Mark Munoz vs. Chael Sonnen
Anderson Silva is injured and on the shelf for an undetermined amount of time. There’s also the little fact that Silva has very little desire, if any, to face Chael Sonnen a second time. Silva always used to find Sonnen’s antics cute and perhaps a little annoying, but he always shrugged them off and went about his day because he knew a rematch with Sonnen would be highly profitable.
But Sonnen’s recent desire for Silva’s wife to make him a steak and maybe engage in a little post-dinner ass-patting threw a wrench in the proceedings. Silva wants no part of Sonnen, and if it seems like the Oregon native crossed an invisible line in Silva’s mind this around around, well, that’s because he has.
With all of that in mind, let’s take the two guys who are probably the top two contenders in the division and put them together. Both guys want shots at Silva and both of them probably won’t get them any time soon for very different reasons, so why not make the next logical fight? If Munoz can get past Sonnen, he certainly deserves a title shot, and if Sonnen dominates Munoz like he did Brian Stann at UFC 136, there’s no way Silva can make the claim that he doesn’t deserve a shot.
Renan Barao vs. Joseph Benavidez
Barao should be in line for a title shot in the bantamweight division, a weight class with few outstanding challengers separating themselves from the pack. Twenty-seven wins in a row cannot be denied, no matter where the majority of them took place.
But with the next crack at the injured Dominick Cruz likely coming from the Urijah Faber vs. Brian Bowles bout at UFC 139, the only thing that makes sense is for Barao to face more top-shelf competition.
Top-shelf competition is what Benavidez provides. The Team Alpha Male fighter finds himself in a strange holding pattern, forced there by his proclivity for beating all top contenders while not quite getting over the hump against Cruz. He’s likely heading to the flyweight division in the first half of 2012, so a loss against Barao wouldn’t harm his career. A Barao win would mean the world for him and cement him as the next guy in line for the championship when the Cruz/Faber/Bowles shuffle concludes next summer.
Both British newcomers had excellent nights at UFC 138, with Mills destroying Chris Cope and Maguire proving himself a formidable grappler against Justin Edwards.
Maguire was nearly knocked out by Edwards in the first round of their bout, but rebounded in fine fashion by out-grappling Edwards on the way to a lopsided decision win. Mills, meanwhile, utterly destroyed Cope in the best display of plum clinch technique since Anderson Silva rearranged Rich Franklin’s face (twice) several years ago.

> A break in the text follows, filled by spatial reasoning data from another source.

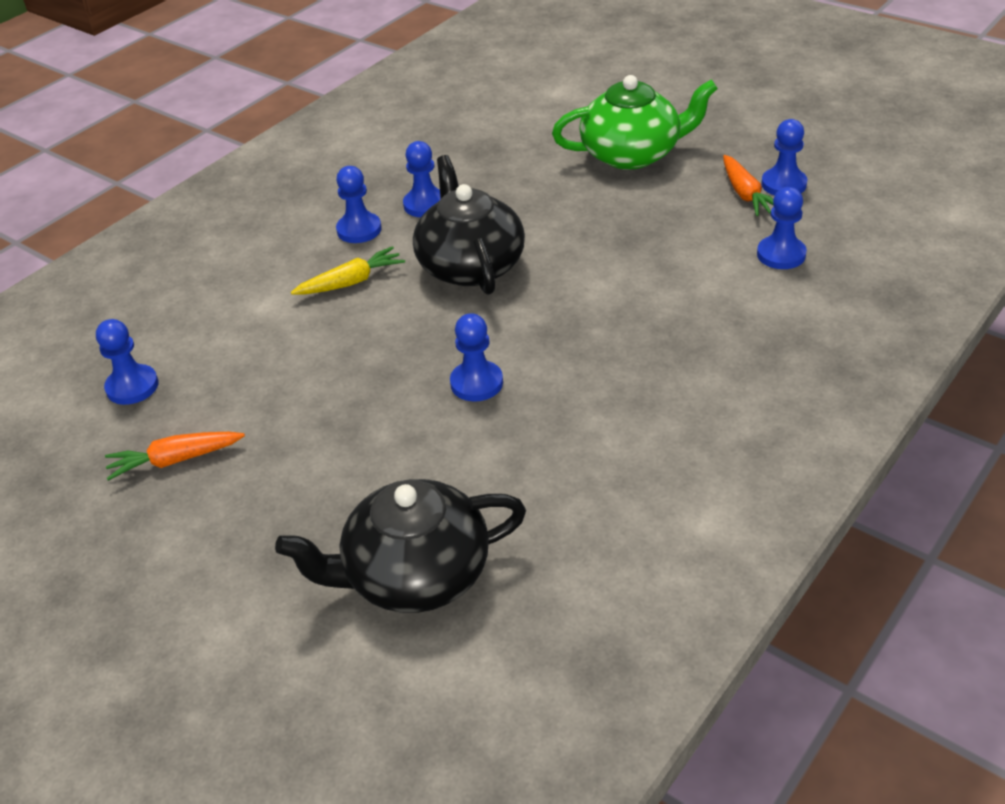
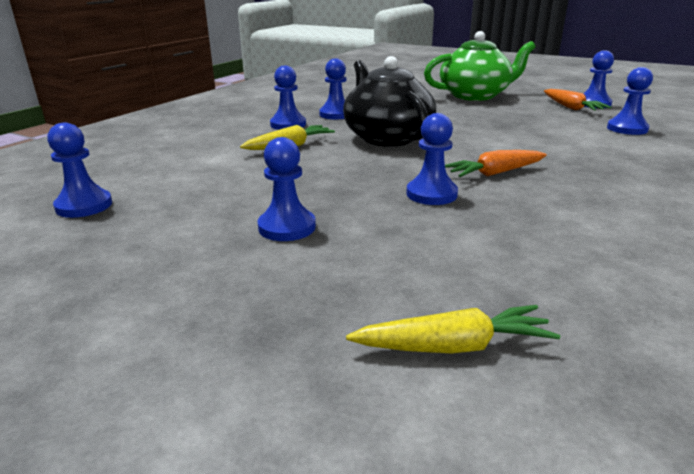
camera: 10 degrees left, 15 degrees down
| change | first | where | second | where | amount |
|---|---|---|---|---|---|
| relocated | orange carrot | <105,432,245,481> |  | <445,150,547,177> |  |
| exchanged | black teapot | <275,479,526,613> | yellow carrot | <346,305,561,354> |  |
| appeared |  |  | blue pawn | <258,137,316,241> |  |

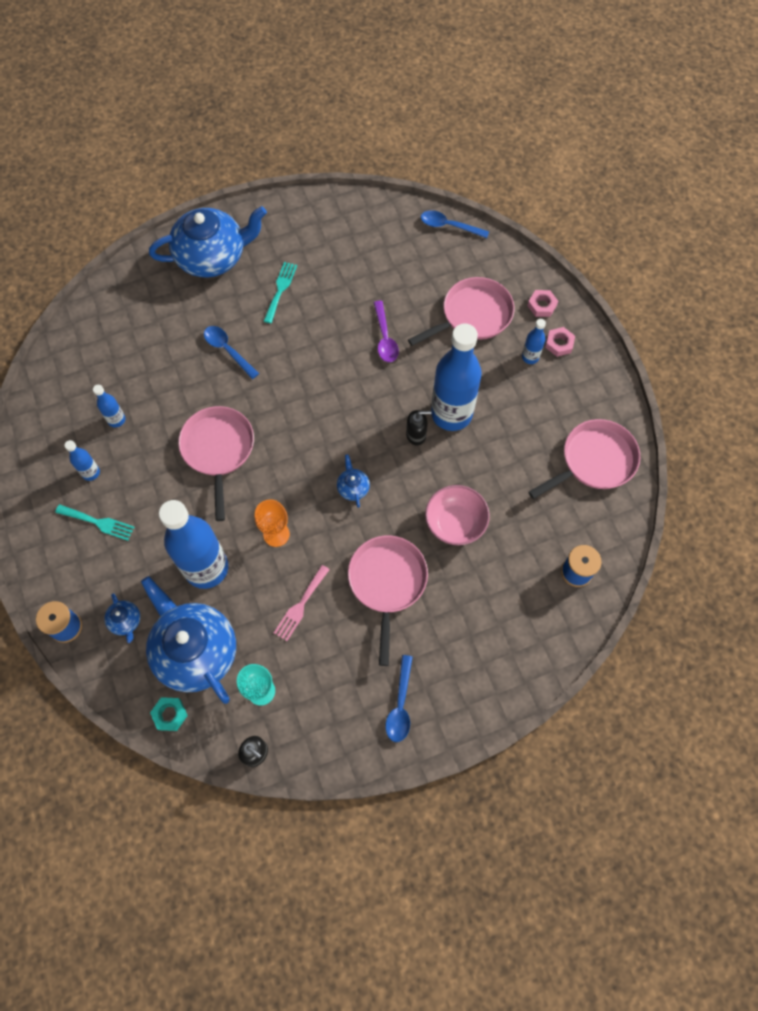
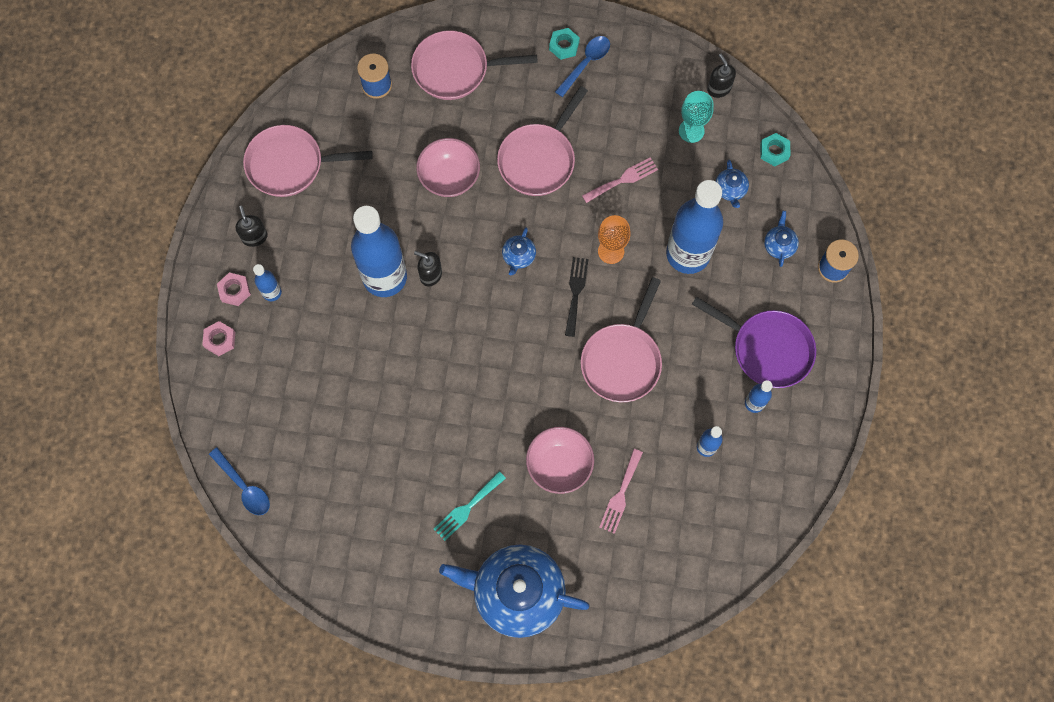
camera: 150 degrees left, 5 degrees up
| change | first | where | second | where | amount |
|---|---|---|---|---|---|
| exchanged | turquoise fork | <55,504,134,541> | purple pan | <692,297,816,388> |  |
| size | blue teapot | <141,576,236,704> |  | <716,160,749,208> | x0.41 |
| exchanged | blue spoon | <204,326,259,379> | pink bowl | <526,427,594,494> |  |
| missing | purple spoon | <374,301,399,362> |  |  |  |
| relocated | pink pan | <408,277,514,346> |  | <411,30,538,100> |  |
| appeared |  |  | black soap dispenser | <235,206,268,247> |  |
| appeared |  |  | turquoise nut | <549,28,580,60> |  |
| appeared |  |  | black fork | <565,257,589,337> |  |
| appeared |  |  | pink fork | <599,449,643,534> |  |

It’s a striker vs. grappler battle, which we love, and it’s a chance for two promising British welterweights to separate themselves from the pack and from each other.
Terry Etim vs. Joe Lauzon
With Maguire vs. Mills, you’ve got a striker vs. grappler battle. You’ll find none of that nonsense here. Etim vs. Lauzon was supposed to happen way back at UFC 118, but Etim’s health issues forced him to withdraw from the fight.
Eighteen months later and with Etim recovered from his injuries, there’s no better time to make the fight happen. Lauzon’s defeat of Melvin Guillard didn’t make him a contender in the lightweight division, at least not yet, and he needs an opponent. Both fighters are fresh off quick submission wins and, let’s face it, the grappling-fest that would ensue between Etim and Lauzon would be fantastic. You know it would.
Thiago Alves vs. Rory MacDonald
I know Rory MacDonald is already booked into a fight with Brian Ebersole. What sense does that fight make?
Ebersole is an entertaining character and one wacky human being, but is he really going to serve as foil for the likes of Georges St-Pierre or Nick Diaz or Carlos Condit? He’s not. So why risk one of your best welterweight prospects by putting him in the cage with a guy who might very well beat him and derail his hype train before it ever gets moving down the tracks?
Alves makes much more sense as a potential opponent, if only because he’s a known commodity and, if he beats MacDonald, there’s somewhere you can go with him. With Ebersole, there is no such upside.